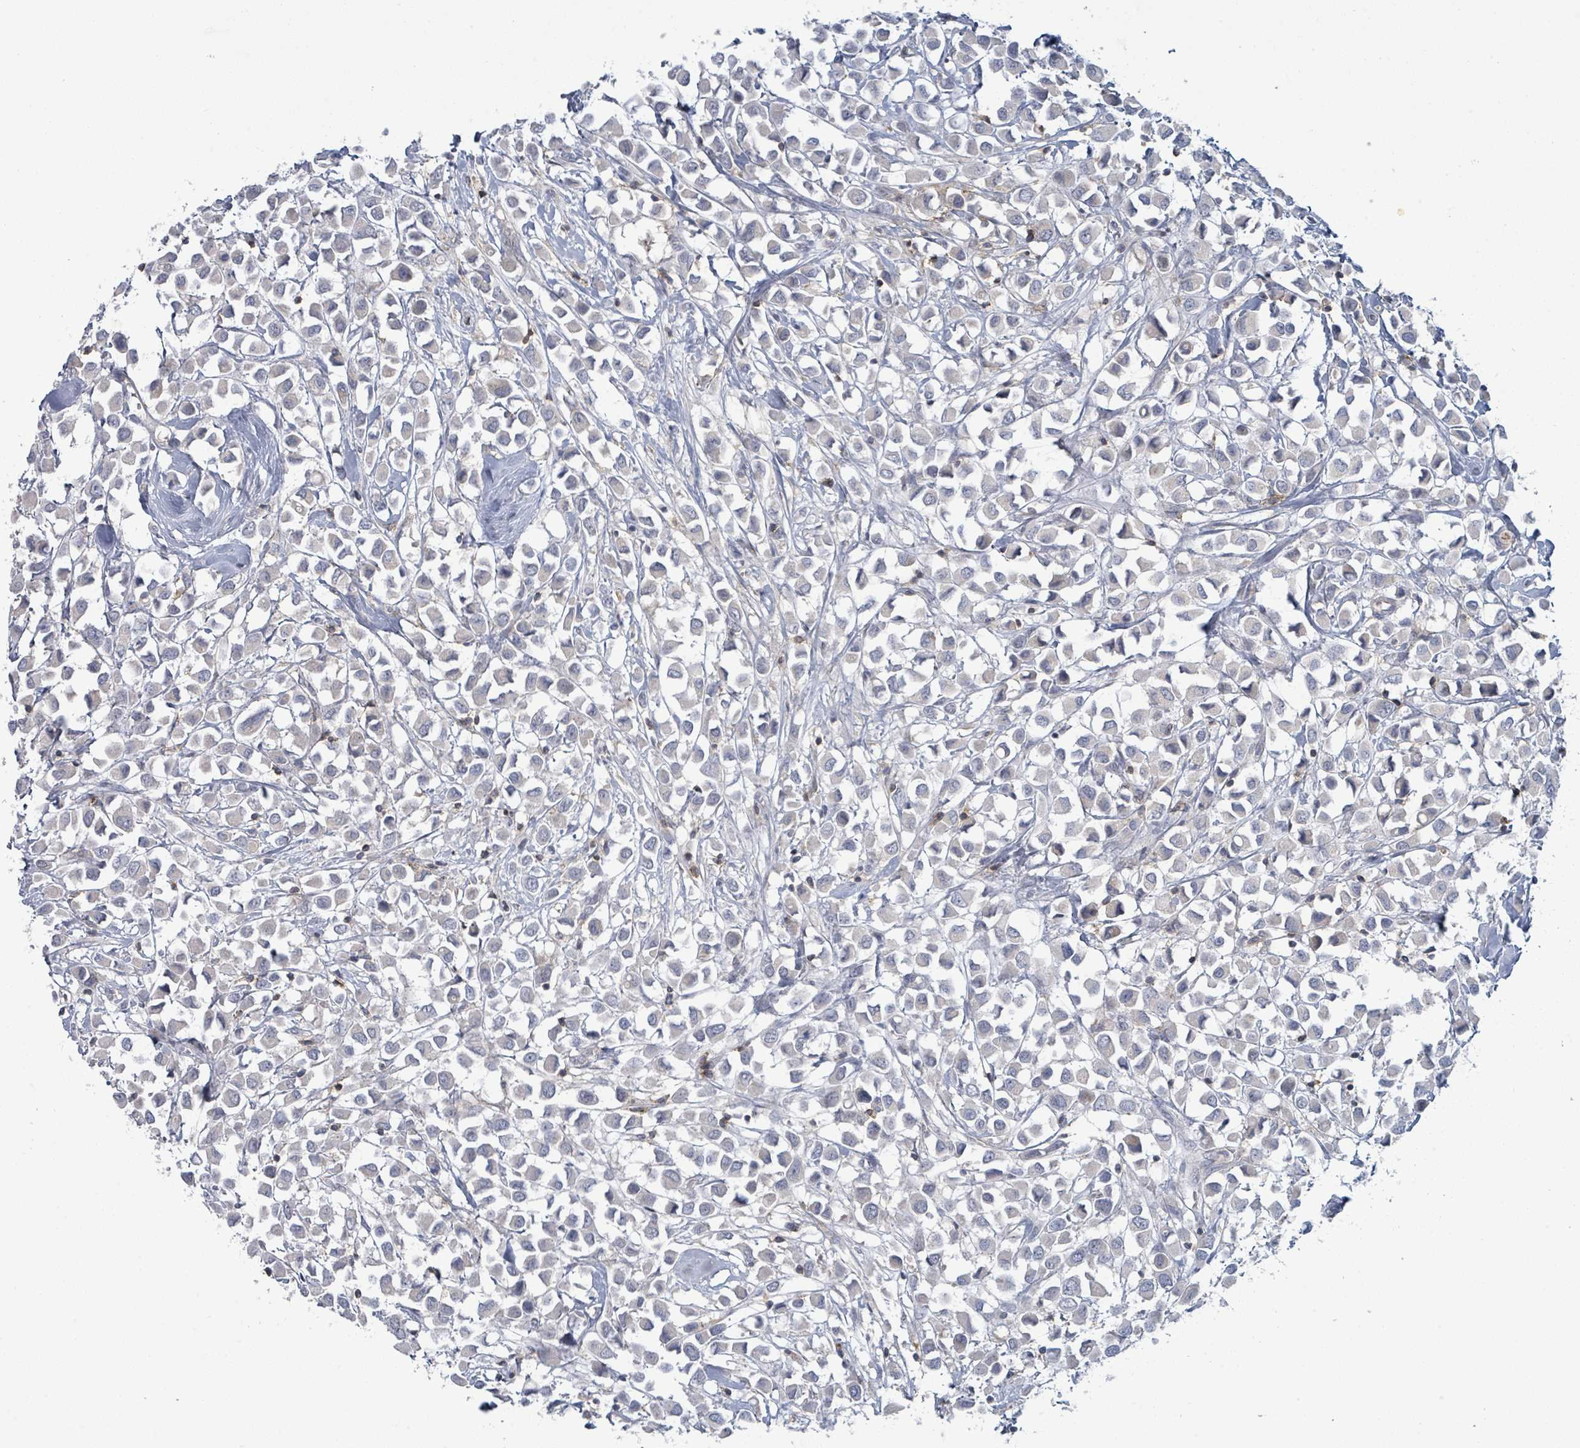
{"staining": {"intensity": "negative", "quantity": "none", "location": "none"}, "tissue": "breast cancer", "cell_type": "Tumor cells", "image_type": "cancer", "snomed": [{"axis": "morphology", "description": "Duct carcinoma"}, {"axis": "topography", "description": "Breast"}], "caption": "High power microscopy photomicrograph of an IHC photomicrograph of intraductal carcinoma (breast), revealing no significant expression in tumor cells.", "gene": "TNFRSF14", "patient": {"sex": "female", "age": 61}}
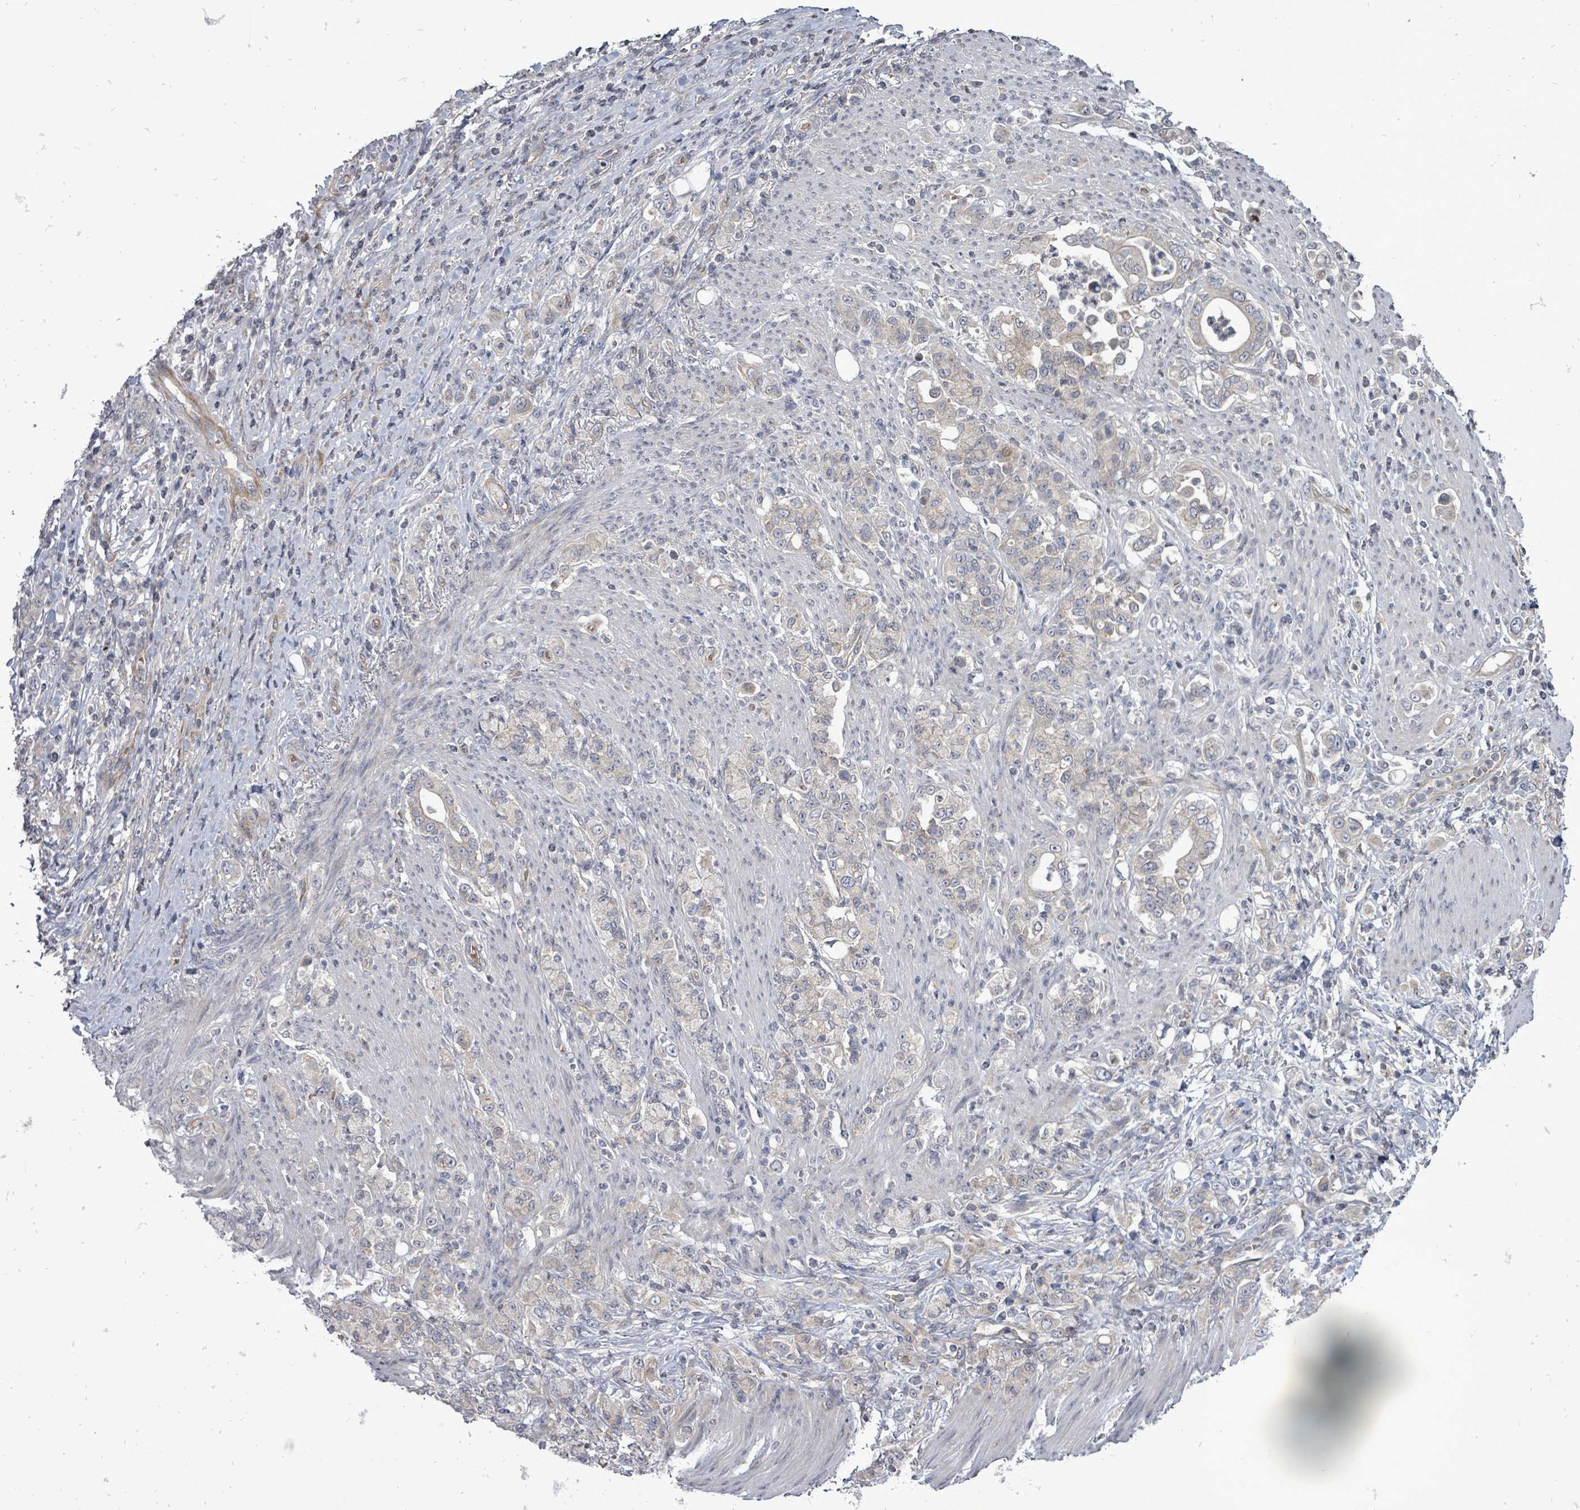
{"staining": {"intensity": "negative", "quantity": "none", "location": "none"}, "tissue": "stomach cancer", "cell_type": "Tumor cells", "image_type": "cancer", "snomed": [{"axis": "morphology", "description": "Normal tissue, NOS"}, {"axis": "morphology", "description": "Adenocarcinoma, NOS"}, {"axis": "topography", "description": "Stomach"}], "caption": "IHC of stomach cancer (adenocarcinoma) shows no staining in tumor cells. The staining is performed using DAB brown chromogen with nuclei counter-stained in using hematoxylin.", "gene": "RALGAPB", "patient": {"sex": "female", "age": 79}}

* * *

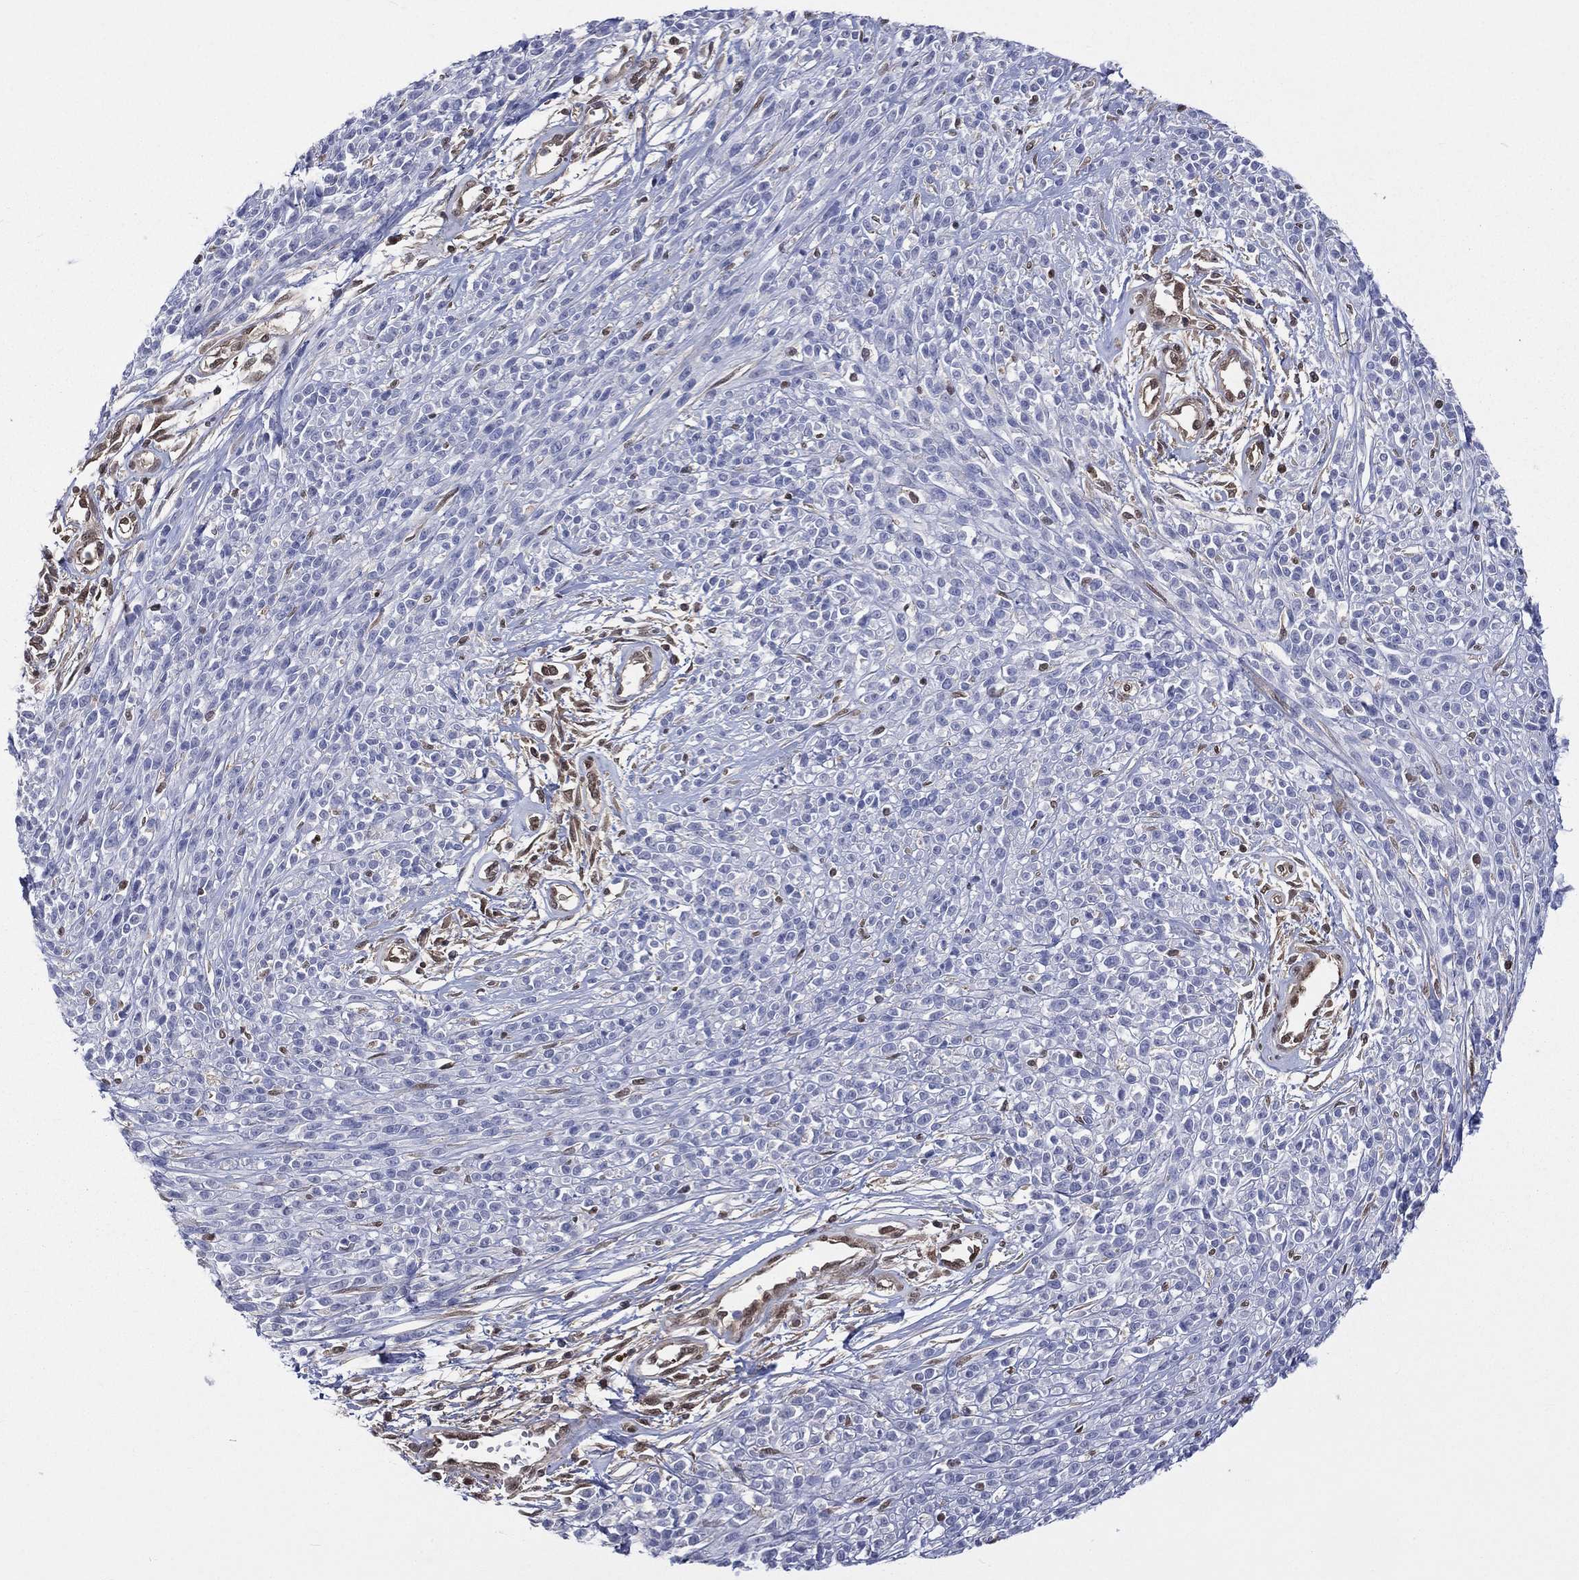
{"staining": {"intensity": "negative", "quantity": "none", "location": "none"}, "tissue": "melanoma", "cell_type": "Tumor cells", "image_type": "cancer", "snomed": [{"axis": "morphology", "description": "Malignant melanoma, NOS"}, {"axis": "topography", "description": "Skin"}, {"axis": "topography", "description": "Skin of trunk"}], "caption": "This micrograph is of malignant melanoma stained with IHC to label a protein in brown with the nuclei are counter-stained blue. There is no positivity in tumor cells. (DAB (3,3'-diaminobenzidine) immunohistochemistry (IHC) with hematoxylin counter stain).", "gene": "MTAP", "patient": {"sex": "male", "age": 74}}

| Exercise description |
Among the entries above, locate the line with "power microscopy photomicrograph" and the line with "of stomach cancer". Give those two lines and all lines between them again, exactly, leaving out the pictures.

| Final answer |
{"staining": {"intensity": "negative", "quantity": "none", "location": "none"}, "tissue": "breast cancer", "cell_type": "Tumor cells", "image_type": "cancer", "snomed": [{"axis": "morphology", "description": "Duct carcinoma"}, {"axis": "topography", "description": "Breast"}], "caption": "High power microscopy photomicrograph of an IHC photomicrograph of intraductal carcinoma (breast), revealing no significant expression in tumor cells.", "gene": "TNFRSF14", "patient": {"sex": "female", "age": 61}}
{"staining": {"intensity": "negative", "quantity": "none", "location": "none"}, "tissue": "stomach cancer", "cell_type": "Tumor cells", "image_type": "cancer", "snomed": [{"axis": "morphology", "description": "Normal tissue, NOS"}, {"axis": "morphology", "description": "Adenocarcinoma, NOS"}, {"axis": "topography", "description": "Stomach"}], "caption": "IHC of stomach cancer (adenocarcinoma) shows no staining in tumor cells. The staining is performed using DAB brown chromogen with nuclei counter-stained in using hematoxylin.", "gene": "RALGAPB", "patient": {"sex": "female", "age": 79}}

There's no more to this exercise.